Icon Plastics Pty Ltd v Laurence Clifford Scott [2011] APO 84

Implications

This decision is significant as it suggests that the Australian Patent Office (Patent Office) has adopted a preferred view in determining inventorship. Previously, it was ambiguous as to whether inventorship was determined with regard to the disclosure of the specification or with regard to the invention as claimed. This decision suggests that the Patent Office is moving toward the US approach of determining the inventorship in relation to the invention as claimed.

This decision does not appear to be well-founded on Australian case law and highlights the lack of clarity surrounding determination of inventorship in Australia.

From a practical perspective it is important to ensure that the names of any individuals that have contributed to the inventive aspects as claimed are named. If the claims are amended during prosecution to incorporate additional features from the specification to differentiate over prior art, and those features were contributed by a person who is not listed as an inventor, it will be necessary to amend the inventorship details of the application prior to grant.

Summary of case

Australian patent AU 2006246325 was filed in the name of Laurence Clifford Scott on 11 May 2006. This application was entitled ‘Air Duct’ and was related to a moulded air duct and a method for making the moulded air duct.

On 28 January 2010, Icon Plastics Pty Ltd (Icon) served a notice of opposition to the grant of the patent under s59 of the Patents Act, in particular this case focussed on s59(a)(i) and s59(a)(ii).

S59(a)(i) provides a ground of opposition on the basis that the nominated person is not entitled to the grant of a patent. S59 (a)(ii) provides a ground of opposition on the basis that the nominated person is entitled to the grant of a patent but only in conjunction with some other person.

In determining inventorship, the delegate of the Commissioner applied the following three part inventorship determination test:

  1. identify the ‘inventive concept’ of the invention as defined in the claims,
  2. determine inventorship including the person responsible for the inventive concept and [should read ‘at’ instead of ‘and’] the time of conception as distinct from its verification and reduction into practice, and
  3. determine if contractual or fiduciary relationships between the parties at the time of the inventorship give rise to proprietary rights in the invention.

The delegate cited UWA v Gray in support of this methodology1.

In this case, the delegate identified that the inventive concept in claim 1 was the incorporation of an enlarged cross-section joint portion intermediate the ends. Based on the submitted evidence, the delegate ruled that Royston Douglas Bull of Icon was the sole inventor, and that Laurence Clifford Scott was not entitled to the invention.

Legal principles

The decision in Polwood v Foxworth provides the basis for determination of inventorship in Australia. In Polwood v Foxworth, it was stated that The invention or inventive concept of a patent or patent application should be discerned from the specification, the whole of the specification including the claims2. Furthermore, it was stated that To ascertain the inventor for the purposes of entitlement to the grant of the patent it is therefore necessary to determine the contributions to the invention described in the patent application. The claims may assist in that determination, bearing in mind that the claims may be to less than the totality of the invention3.

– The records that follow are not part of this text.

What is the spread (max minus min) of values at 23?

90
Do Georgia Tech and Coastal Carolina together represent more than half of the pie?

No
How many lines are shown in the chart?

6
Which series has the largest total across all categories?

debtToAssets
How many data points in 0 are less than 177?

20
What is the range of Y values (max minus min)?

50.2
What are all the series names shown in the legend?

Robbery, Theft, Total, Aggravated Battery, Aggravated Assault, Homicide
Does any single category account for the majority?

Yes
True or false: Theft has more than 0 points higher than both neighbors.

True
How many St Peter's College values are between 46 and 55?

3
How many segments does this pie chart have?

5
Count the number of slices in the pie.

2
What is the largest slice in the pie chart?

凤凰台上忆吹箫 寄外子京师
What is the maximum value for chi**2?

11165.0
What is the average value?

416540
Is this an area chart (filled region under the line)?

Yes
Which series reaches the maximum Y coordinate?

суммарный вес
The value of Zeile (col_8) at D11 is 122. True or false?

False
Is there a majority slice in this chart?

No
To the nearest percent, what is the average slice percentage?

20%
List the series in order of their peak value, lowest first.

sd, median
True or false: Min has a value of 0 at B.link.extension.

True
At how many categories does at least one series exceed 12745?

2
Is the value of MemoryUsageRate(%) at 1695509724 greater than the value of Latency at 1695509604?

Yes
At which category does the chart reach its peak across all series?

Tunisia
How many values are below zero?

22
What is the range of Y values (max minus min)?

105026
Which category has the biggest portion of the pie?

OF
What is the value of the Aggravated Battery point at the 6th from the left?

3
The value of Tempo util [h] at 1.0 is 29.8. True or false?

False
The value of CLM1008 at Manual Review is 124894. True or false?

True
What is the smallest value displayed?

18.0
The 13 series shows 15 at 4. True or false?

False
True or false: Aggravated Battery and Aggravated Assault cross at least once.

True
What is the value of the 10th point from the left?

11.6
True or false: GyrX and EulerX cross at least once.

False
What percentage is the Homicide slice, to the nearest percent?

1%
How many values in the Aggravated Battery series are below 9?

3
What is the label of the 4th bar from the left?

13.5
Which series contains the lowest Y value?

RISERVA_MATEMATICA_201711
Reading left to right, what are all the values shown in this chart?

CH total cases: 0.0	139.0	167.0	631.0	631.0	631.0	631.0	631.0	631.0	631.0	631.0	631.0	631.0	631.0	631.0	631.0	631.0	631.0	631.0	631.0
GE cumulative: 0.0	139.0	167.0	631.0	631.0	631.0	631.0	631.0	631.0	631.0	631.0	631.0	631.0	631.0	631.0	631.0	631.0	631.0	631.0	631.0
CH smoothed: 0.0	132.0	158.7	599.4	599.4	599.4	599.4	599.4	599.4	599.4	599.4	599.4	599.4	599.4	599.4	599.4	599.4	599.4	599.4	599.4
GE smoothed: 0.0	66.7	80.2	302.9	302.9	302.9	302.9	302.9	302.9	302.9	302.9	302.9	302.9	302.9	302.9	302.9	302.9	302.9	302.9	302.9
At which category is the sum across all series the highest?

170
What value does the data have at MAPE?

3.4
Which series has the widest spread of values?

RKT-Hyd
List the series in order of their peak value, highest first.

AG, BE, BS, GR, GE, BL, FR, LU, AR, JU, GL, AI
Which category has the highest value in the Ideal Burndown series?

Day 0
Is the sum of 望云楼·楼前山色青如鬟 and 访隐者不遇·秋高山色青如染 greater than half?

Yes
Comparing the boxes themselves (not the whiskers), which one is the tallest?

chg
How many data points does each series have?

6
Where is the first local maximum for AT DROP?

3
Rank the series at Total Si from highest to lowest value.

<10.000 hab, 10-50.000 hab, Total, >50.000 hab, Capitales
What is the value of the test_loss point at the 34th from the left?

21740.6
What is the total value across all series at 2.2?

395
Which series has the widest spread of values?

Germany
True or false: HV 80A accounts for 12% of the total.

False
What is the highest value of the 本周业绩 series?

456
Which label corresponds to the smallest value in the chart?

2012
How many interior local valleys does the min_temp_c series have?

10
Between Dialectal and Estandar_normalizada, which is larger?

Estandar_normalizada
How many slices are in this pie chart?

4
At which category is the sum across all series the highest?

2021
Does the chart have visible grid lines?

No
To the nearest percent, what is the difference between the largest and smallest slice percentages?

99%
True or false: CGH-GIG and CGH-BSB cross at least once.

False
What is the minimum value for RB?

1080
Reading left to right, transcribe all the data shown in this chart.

In light of the above, it seems that the recent Office decision to apply the three part test has resulted in a departure from the test established in the Polwood v Foxworth decision. The Patent Office has cited UWA v Gray as providing grounds for adopting the three part inventorship determination test.

The three part test was initially adopted by French J in the UWA v Gray single judge decision4. This approach was one of the grounds appealed by UWA in the Full Court decision on the basis that French J did not consider the specification as a whole, as required by Polwood v Foxworth5.

In the Full Court decision, the approach adopted by French J was affirmed6. The Full Court decision states Contrary to UWA’s submissions on the appeal, French J did not consider the claims to the exclusion of all other material7. Indeed, it is clear from the initial ruling that French J considered both the description and claims of the specification to identify the inventive concept8.

Accordingly it appears that the test espoused by the Patent Office has been taken out of context and does not find legal basis in UWA v Gray.